Around 10:30 p.m., as it had become clear David Perdue was going to pull a mild upset over U.S. Rep. Jack Kingston in the GOP’s runoff for the Senate, a friend and active Republican threw up her virtual hands.
“Just don’t understand who is voting for him,” she wrote. “Clearly I need better friends on my FB (Facebook) feed.” Another GOP activist echoed the sentiment.
Within the hour, at Perdue’s victory party in Buckhead, I heard a similar refrain in the form of gripes from two of his supporters. They had tired of seeing the vast majority of the state’s GOP establishment repeating #IBackJack on social media. The proverbial silent majority, they maintained, had spoken up for Perdue.
This isn’t to deny the power of social media — though, clearly, the fact Kingston’s campaign page on Facebook had seven times as many “likes” as Perdue’s didn’t translate into victory. Nor is it to suggest there’s a lingering, Mississippi-esque divide between the winning and losing sides: Kingston and prominent allies of his have already thrown their support behind their party’s nominee.
But there is a message here for Georgia’s GOP establishment, if they’ll pause long enough to ponder it before going full-tilt against the Democratic ticket headlined by Michelle Nunn and Jason Carter.

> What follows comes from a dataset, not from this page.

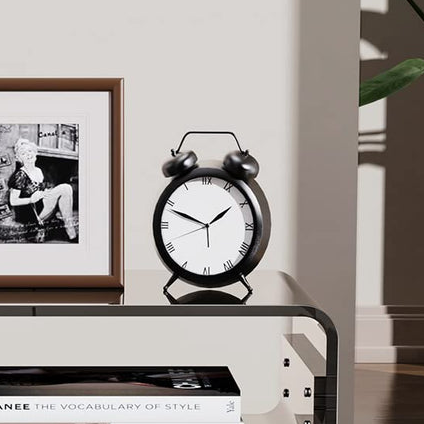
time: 1:48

Perdue’s appeal to voters included not just an attack on Washington, but an acknowledgment Republicans had played a key role of their own in making a national mess. Often, he was running against his own party.
Maybe that’s hard to avoid when you’re branding yourself the “outsider” against a host of career politicians who have spent decades in office. But Perdue didn’t back away from it while addressing the press after clinching the nomination Tuesday night:
“I think our role is to talk about the potential solutions,” he said of the plan as he pivots to the general election, “and the principles the Republican Party has always stood for, but maybe hasn’t lived up to the last decade.”

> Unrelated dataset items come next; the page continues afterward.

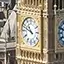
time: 10:48
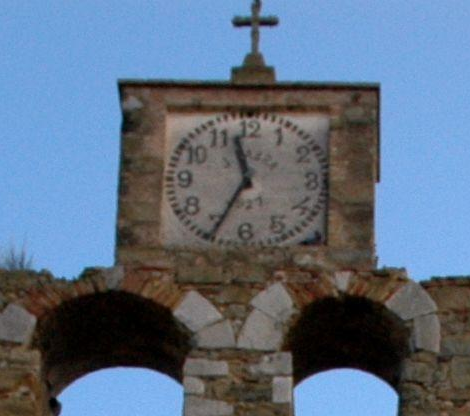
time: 11:34
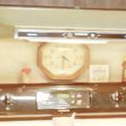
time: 4:30
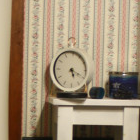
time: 5:19
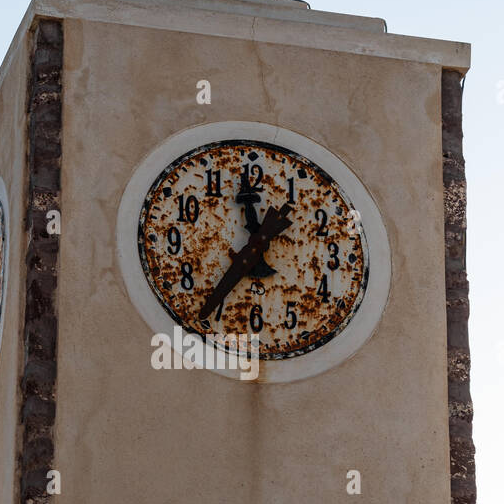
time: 11:35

Get outside the establishment bubble, and you find a lot of reliable Republican voters who are looking for both elements of that statement: solutions, and a return to the party’s principles of free enterprise, fiscal responsibility and limited government.
They just don’t necessarily trust the party establishment, or its preferred candidates, to deliver on either one.
Should he prevail against Nunn, Perdue will have to record some progress toward principled solutions. You can only run and win as an “outsider” once.
And it’s worth remembering Perdue is running for federal office, and the problems in Washington differ from those considered under the Gold Dome.
But there are problems here nonetheless. And just as in Washington, there are also conservative solutions that in many cases, to borrow a line from G.K. Chesterton, have not been tried and found wanting, but rather have been found difficult and not tried.